Surgery is one of the most invasive and intimidating medical treatments that a doctor might recommend. For certain conditions, it may also be the only viable means of treating someone’s injury or illness.
Like other medical professionals, surgeons attend years of school and must complete very demanding internships before they can practice their profession. Despite all of the regulations in place for the protection of patients, surgical errors are still relatively common in modern hospitals. There are numerous types of surgical errors that occur quite regularly across the United States. The four below are among the most serious and common surgical errors reported annually.
Some of the worst surgical errors actually occur before the procedure technically starts. Anesthesia is incredibly dangerous even if it is necessary for a surgical procedure. Errors in dosage, the administration of the wrong drug or failure to check for a possible allergy could all be examples of anesthesia-related surgical errors that result in tragic outcomes for individuals.
Wrong site and wrong procedure mistakes
Sometimes, a surgeon performs a procedure on the wrong part of someone’s body. They might operate on the wrong side or on the wrong body part entirely. Other times, a surgeon with multiple back-to-back procedures might perform the wrong surgical operation on one patient. Such mistakes can have devastating medical consequences and may make someone ineligible for the treatment that they actually require to improve their condition.
Retained foreign bodies
Occasionally, surgeons will finish a procedure and close a surgical incision, only to realize too late that there are missing forceps or sponges. If a surgeon leaves objects behind inside a patient’s body, a revision procedure is almost always necessary. Patients will have an elevated risk of both infection and severe internal trauma if the item left behind is sharp or rigid.
Surgeons all too often wash their hands of a patient’s care as soon as they leave the operating room. However, a patient’s recovery depends on proper education about restrictions after their surgery and careful post-surgical oversight provided by medical professionals. Infections, reopened incisions and secondary injuries are all possible when surgeons and their support staff do not adequately follow up with patients after a major procedure.
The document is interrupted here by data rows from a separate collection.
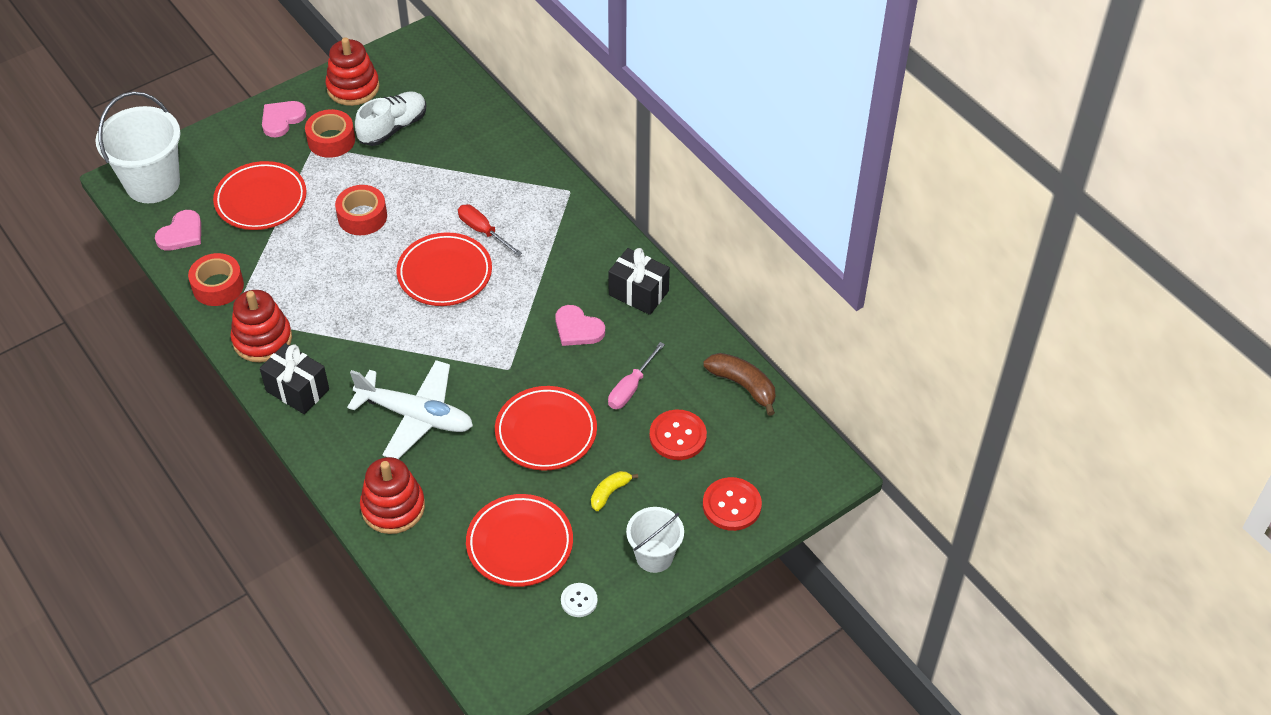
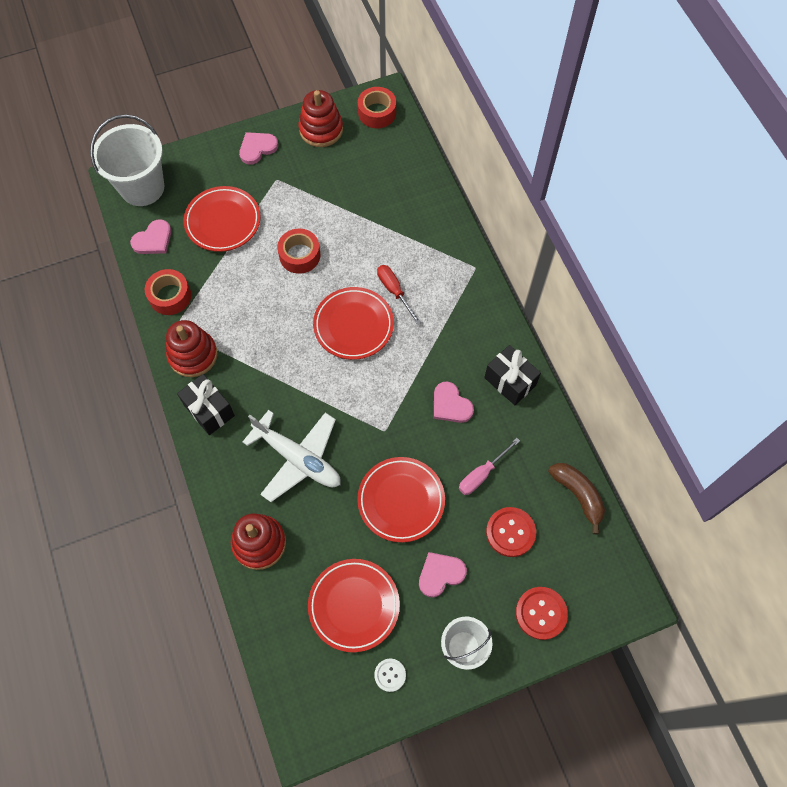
camera: 15 degrees right, 15 degrees up
red tape [305,109,355,158] -> red tape moved to [358,87,396,128]
white shoe [355,91,426,146] -> none
yellow banana [591,471,638,511] -> pink heart [419,552,467,597]

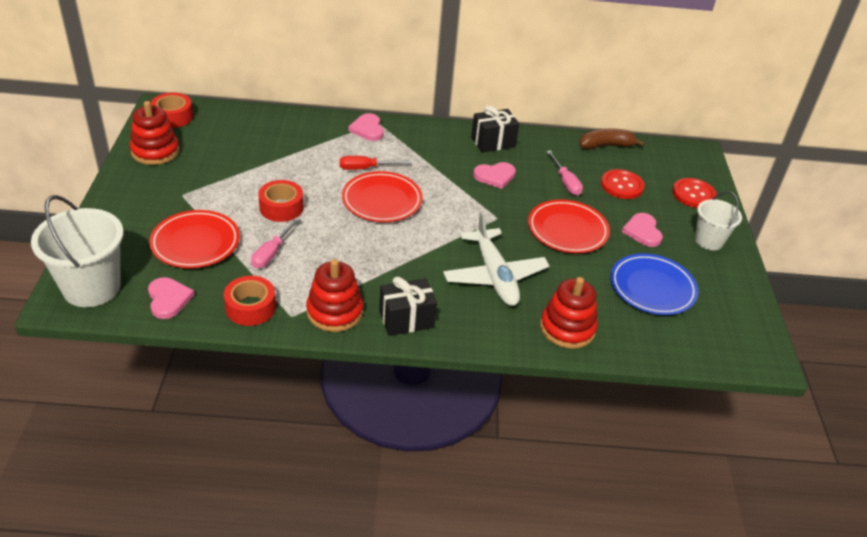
camera: 70 degrees left, 25 degrees down
pink heart [239,132,278,164] -> pink heart moved to [348,113,384,141]
white plane [243,410,341,502] -> white plane turned 105 degrees clockwise [443,211,549,306]
red plate [308,559,400,652] -> blue plate [611,253,698,315]
white button [374,659,406,692] -> none
none -> pink screwdriver [251,217,300,268]

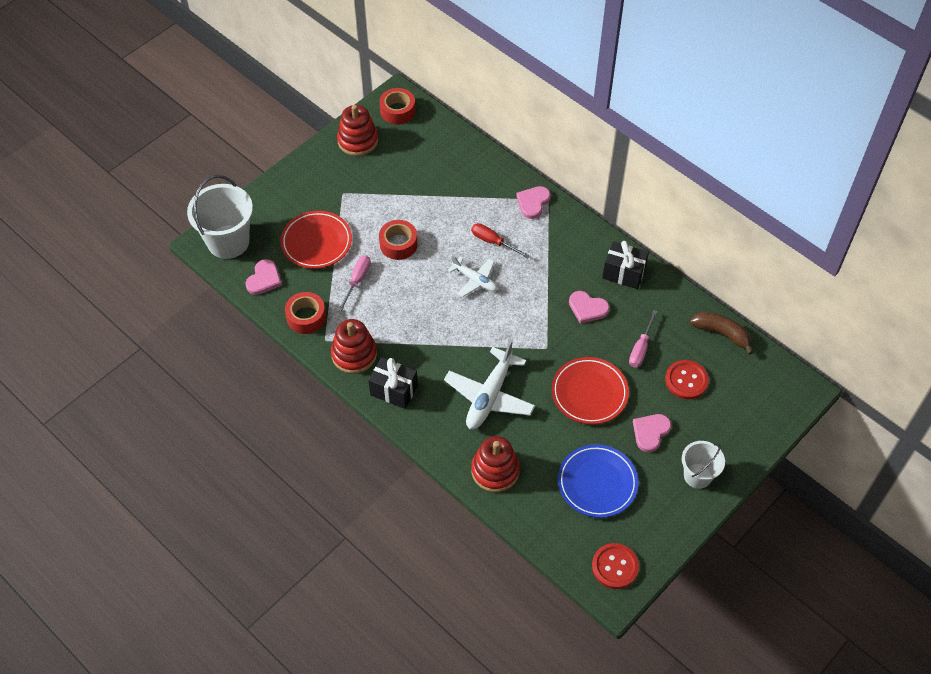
camera: 45 degrees right, 15 degrees up
pink screwdriver [251,217,300,268] -> pink screwdriver turned 135 degrees clockwise [338,256,371,311]
red plate [342,171,423,222] -> white plane [448,255,497,297]
red button [672,178,717,208] -> red button moved to [592,543,639,589]

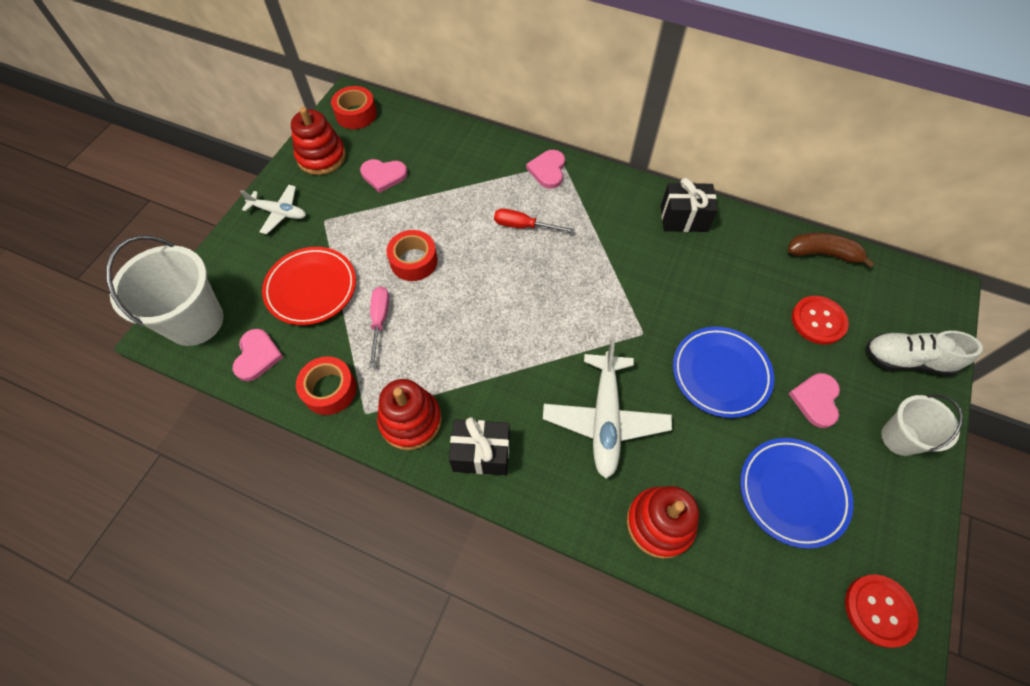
camera: 20 degrees left, 5 degrees up
white plane [448,255,497,297] -> white plane moved to [240,185,306,234]
red plate [552,357,629,424] -> blue plate [673,327,774,418]
pink heart [569,291,610,324] -> pink heart moved to [360,159,407,193]
pink screwdriver [629,310,657,368] -> none
none -> white shoe [865,331,983,376]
When a patient struggling to recover after a surgery or loved ones who have lost a family member to a surgical procedure can connect their unfortunate circumstances with mistakes and oversights during, before or after the procedure, they may be able to successfully pursue a medical malpractice claim. Holding a surgeon and/or their employer accountable for major surgical errors can lead to both compensation for the affected individuals and also changes in practices at the facility where the mistake occurred.